Problem 5 — Early COVID-19 projections
Set up. We are using a deliberately-bad linear fit to dramatise both the cost of extrapolation and the limits of even good models when underlying dynamics shift.
(i) Day 10: ŷ = −300 + 250(10) = 2200 cases. Day 90: ŷ = −300 + 250(90) = 22,200 cases.
(ii) At day 1, ŷ = −50 is physically impossible — you cannot have negative cases. The linear model is the wrong shape for early-outbreak data, which grow exponentially, not linearly: any model whose intercept implies negative cases at any point inside its data range should be discarded. As the lesson's COVID-19 anchor warns, extrapolation from early-phase pandemic data was one of the most consequential statistical failures in recent history.
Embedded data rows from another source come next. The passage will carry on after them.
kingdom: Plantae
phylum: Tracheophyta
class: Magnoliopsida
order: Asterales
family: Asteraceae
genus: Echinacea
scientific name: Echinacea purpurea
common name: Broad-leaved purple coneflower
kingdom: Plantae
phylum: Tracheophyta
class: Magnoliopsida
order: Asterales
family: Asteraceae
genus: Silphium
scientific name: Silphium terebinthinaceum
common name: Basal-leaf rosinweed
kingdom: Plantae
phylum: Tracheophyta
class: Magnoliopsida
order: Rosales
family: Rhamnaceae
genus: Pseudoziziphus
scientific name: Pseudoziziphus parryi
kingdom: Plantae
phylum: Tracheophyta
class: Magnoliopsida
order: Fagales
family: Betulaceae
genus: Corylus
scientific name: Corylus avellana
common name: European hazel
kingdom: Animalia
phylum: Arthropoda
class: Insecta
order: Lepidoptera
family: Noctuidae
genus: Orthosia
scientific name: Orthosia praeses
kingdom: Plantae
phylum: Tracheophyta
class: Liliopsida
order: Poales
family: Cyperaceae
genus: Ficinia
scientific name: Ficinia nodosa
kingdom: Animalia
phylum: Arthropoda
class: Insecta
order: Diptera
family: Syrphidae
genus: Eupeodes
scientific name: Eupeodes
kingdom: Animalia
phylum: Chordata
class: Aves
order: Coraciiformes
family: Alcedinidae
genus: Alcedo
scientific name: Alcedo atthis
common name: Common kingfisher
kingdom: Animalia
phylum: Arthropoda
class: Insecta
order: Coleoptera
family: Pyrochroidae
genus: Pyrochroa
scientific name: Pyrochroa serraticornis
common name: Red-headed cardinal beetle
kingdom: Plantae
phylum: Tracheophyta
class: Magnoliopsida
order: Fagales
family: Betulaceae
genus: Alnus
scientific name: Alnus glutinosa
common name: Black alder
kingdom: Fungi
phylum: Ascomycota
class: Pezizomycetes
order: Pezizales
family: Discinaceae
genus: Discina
(iii) Any two of: (a) behavioural changes — lockdowns, masking and physical distancing reduce transmission below early estimates; (b) herd immunity / saturation effects, as the susceptible pool shrinks the growth rate falls; (c) interventions such as vaccination programmes and improved treatments shift the trajectory. All three change the underlying mechanism, so a curve fitted to early data no longer applies to later x values.